##### DATASET CONTENT #####

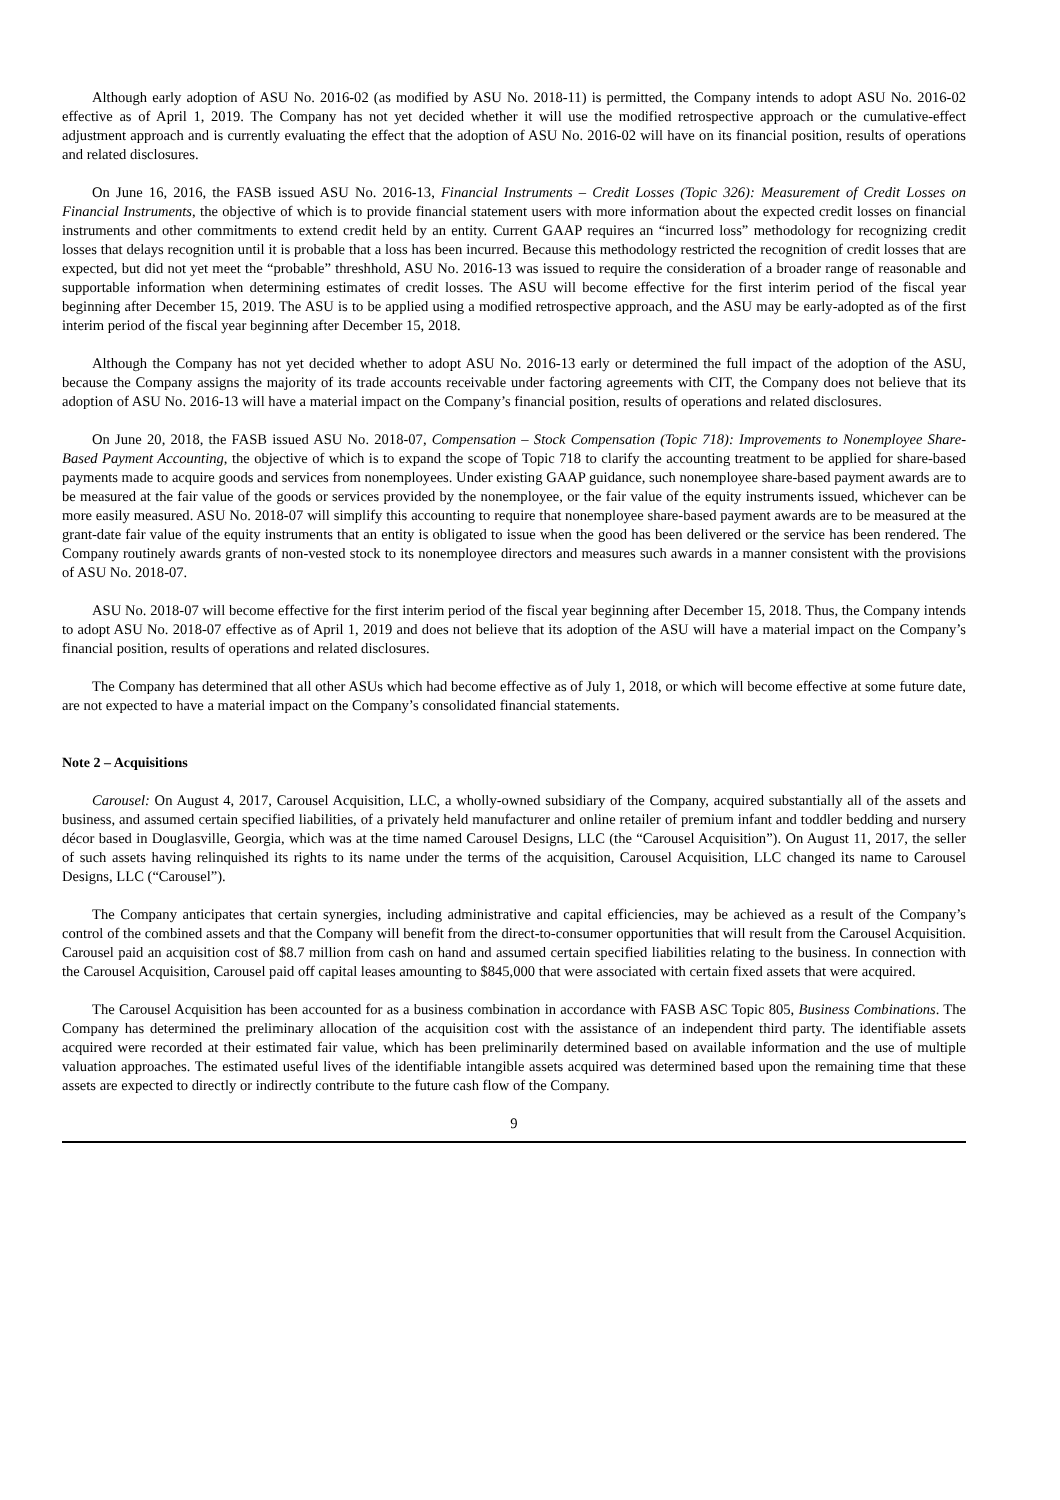Although early adoption of ASU No. 2016-02 (as modified by ASU No. 2018-11) is permitted, the Company intends to adopt ASU No. 2016-02 effective as of April 1, 2019. The Company has not yet decided whether it will use the modified retrospective approach or the cumulative-effect adjustment approach and is currently evaluating the effect that the adoption of ASU No. 2016-02 will have on its financial position, results of operations and related disclosures.
On June 16, 2016, the FASB issued ASU No. 2016-13, Financial Instruments – Credit Losses (Topic 326): Measurement of Credit Losses on Financial Instruments, the objective of which is to provide financial statement users with more information about the expected credit losses on financial instruments and other commitments to extend credit held by an entity. Current GAAP requires an “incurred loss” methodology for recognizing credit losses that delays recognition until it is probable that a loss has been incurred. Because this methodology restricted the recognition of credit losses that are expected, but did not yet meet the “probable” threshhold, ASU No. 2016-13 was issued to require the consideration of a broader range of reasonable and supportable information when determining estimates of credit losses. The ASU will become effective for the first interim period of the fiscal year beginning after December 15, 2019. The ASU is to be applied using a modified retrospective approach, and the ASU may be early-adopted as of the first interim period of the fiscal year beginning after December 15, 2018.
Although the Company has not yet decided whether to adopt ASU No. 2016-13 early or determined the full impact of the adoption of the ASU, because the Company assigns the majority of its trade accounts receivable under factoring agreements with CIT, the Company does not believe that its adoption of ASU No. 2016-13 will have a material impact on the Company’s financial position, results of operations and related disclosures.
On June 20, 2018, the FASB issued ASU No. 2018-07, Compensation – Stock Compensation (Topic 718): Improvements to Nonemployee Share-Based Payment Accounting, the objective of which is to expand the scope of Topic 718 to clarify the accounting treatment to be applied for share-based payments made to acquire goods and services from nonemployees. Under existing GAAP guidance, such nonemployee share-based payment awards are to be measured at the fair value of the goods or services provided by the nonemployee, or the fair value of the equity instruments issued, whichever can be more easily measured. ASU No. 2018-07 will simplify this accounting to require that nonemployee share-based payment awards are to be measured at the grant-date fair value of the equity instruments that an entity is obligated to issue when the good has been delivered or the service has been rendered. The Company routinely awards grants of non-vested stock to its nonemployee directors and measures such awards in a manner consistent with the provisions of ASU No. 2018-07.
ASU No. 2018-07 will become effective for the first interim period of the fiscal year beginning after December 15, 2018. Thus, the Company intends to adopt ASU No. 2018-07 effective as of April 1, 2019 and does not believe that its adoption of the ASU will have a material impact on the Company’s financial position, results of operations and related disclosures.
The Company has determined that all other ASUs which had become effective as of July 1, 2018, or which will become effective at some future date, are not expected to have a material impact on the Company’s consolidated financial statements.
Note 2 – Acquisitions
Carousel: On August 4, 2017, Carousel Acquisition, LLC, a wholly-owned subsidiary of the Company, acquired substantially all of the assets and business, and assumed certain specified liabilities, of a privately held manufacturer and online retailer of premium infant and toddler bedding and nursery décor based in Douglasville, Georgia, which was at the time named Carousel Designs, LLC (the “Carousel Acquisition”). On August 11, 2017, the seller of such assets having relinquished its rights to its name under the terms of the acquisition, Carousel Acquisition, LLC changed its name to Carousel Designs, LLC (“Carousel”).
The Company anticipates that certain synergies, including administrative and capital efficiencies, may be achieved as a result of the Company’s control of the combined assets and that the Company will benefit from the direct-to-consumer opportunities that will result from the Carousel Acquisition. Carousel paid an acquisition cost of $8.7 million from cash on hand and assumed certain specified liabilities relating to the business. In connection with the Carousel Acquisition, Carousel paid off capital leases amounting to $845,000 that were associated with certain fixed assets that were acquired.
The Carousel Acquisition has been accounted for as a business combination in accordance with FASB ASC Topic 805, Business Combinations. The Company has determined the preliminary allocation of the acquisition cost with the assistance of an independent third party. The identifiable assets acquired were recorded at their estimated fair value, which has been preliminarily determined based on available information and the use of multiple valuation approaches. The estimated useful lives of the identifiable intangible assets acquired was determined based upon the remaining time that these assets are expected to directly or indirectly contribute to the future cash flow of the Company.
9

#####

> **REQUIRED ACTION**
Omit the pictures and print the listing exactly.

> **EXERCISE ANSWER**
Although early adoption of ASU No. 2016-02 (as modified by ASU No. 2018-11) is permitted, the Company intends to adopt ASU No. 2016-02 effective as of April 1, 2019. The Company has not yet decided whether it will use the modified retrospective approach or the cumulative-effect adjustment approach and is currently evaluating the effect that the adoption of ASU No. 2016-02 will have on its financial position, results of operations and related disclosures.
On June 16, 2016, the FASB issued ASU No. 2016-13, Financial Instruments – Credit Losses (Topic 326): Measurement of Credit Losses on Financial Instruments, the objective of which is to provide financial statement users with more information about the expected credit losses on financial instruments and other commitments to extend credit held by an entity. Current GAAP requires an “incurred loss” methodology for recognizing credit losses that delays recognition until it is probable that a loss has been incurred. Because this methodology restricted the recognition of credit losses that are expected, but did not yet meet the “probable” threshhold, ASU No. 2016-13 was issued to require the consideration of a broader range of reasonable and supportable information when determining estimates of credit losses. The ASU will become effective for the first interim period of the fiscal year beginning after December 15, 2019. The ASU is to be applied using a modified retrospective approach, and the ASU may be early-adopted as of the first interim period of the fiscal year beginning after December 15, 2018.
Although the Company has not yet decided whether to adopt ASU No. 2016-13 early or determined the full impact of the adoption of the ASU, because the Company assigns the majority of its trade accounts receivable under factoring agreements with CIT, the Company does not believe that its adoption of ASU No. 2016-13 will have a material impact on the Company’s financial position, results of operations and related disclosures.
On June 20, 2018, the FASB issued ASU No. 2018-07, Compensation – Stock Compensation (Topic 718): Improvements to Nonemployee Share-Based Payment Accounting, the objective of which is to expand the scope of Topic 718 to clarify the accounting treatment to be applied for share-based payments made to acquire goods and services from nonemployees. Under existing GAAP guidance, such nonemployee share-based payment awards are to be measured at the fair value of the goods or services provided by the nonemployee, or the fair value of the equity instruments issued, whichever can be more easily measured. ASU No. 2018-07 will simplify this accounting to require that nonemployee share-based payment awards are to be measured at the grant-date fair value of the equity instruments that an entity is obligated to issue when the good has been delivered or the service has been rendered. The Company routinely awards grants of non-vested stock to its nonemployee directors and measures such awards in a manner consistent with the provisions of ASU No. 2018-07.
ASU No. 2018-07 will become effective for the first interim period of the fiscal year beginning after December 15, 2018. Thus, the Company intends to adopt ASU No. 2018-07 effective as of April 1, 2019 and does not believe that its adoption of the ASU will have a material impact on the Company’s financial position, results of operations and related disclosures.
The Company has determined that all other ASUs which had become effective as of July 1, 2018, or which will become effective at some future date, are not expected to have a material impact on the Company’s consolidated financial statements.
Note 2 – Acquisitions
Carousel: On August 4, 2017, Carousel Acquisition, LLC, a wholly-owned subsidiary of the Company, acquired substantially all of the assets and business, and assumed certain specified liabilities, of a privately held manufacturer and online retailer of premium infant and toddler bedding and nursery décor based in Douglasville, Georgia, which was at the time named Carousel Designs, LLC (the “Carousel Acquisition”). On August 11, 2017, the seller of such assets having relinquished its rights to its name under the terms of the acquisition, Carousel Acquisition, LLC changed its name to Carousel Designs, LLC (“Carousel”).
The Company anticipates that certain synergies, including administrative and capital efficiencies, may be achieved as a result of the Company’s control of the combined assets and that the Company will benefit from the direct-to-consumer opportunities that will result from the Carousel Acquisition. Carousel paid an acquisition cost of $8.7 million from cash on hand and assumed certain specified liabilities relating to the business. In connection with the Carousel Acquisition, Carousel paid off capital leases amounting to $845,000 that were associated with certain fixed assets that were acquired.
The Carousel Acquisition has been accounted for as a business combination in accordance with FASB ASC Topic 805, Business Combinations. The Company has determined the preliminary allocation of the acquisition cost with the assistance of an independent third party. The identifiable assets acquired were recorded at their estimated fair value, which has been preliminarily determined based on available information and the use of multiple valuation approaches. The estimated useful lives of the identifiable intangible assets acquired was determined based upon the remaining time that these assets are expected to directly or indirectly contribute to the future cash flow of the Company.
9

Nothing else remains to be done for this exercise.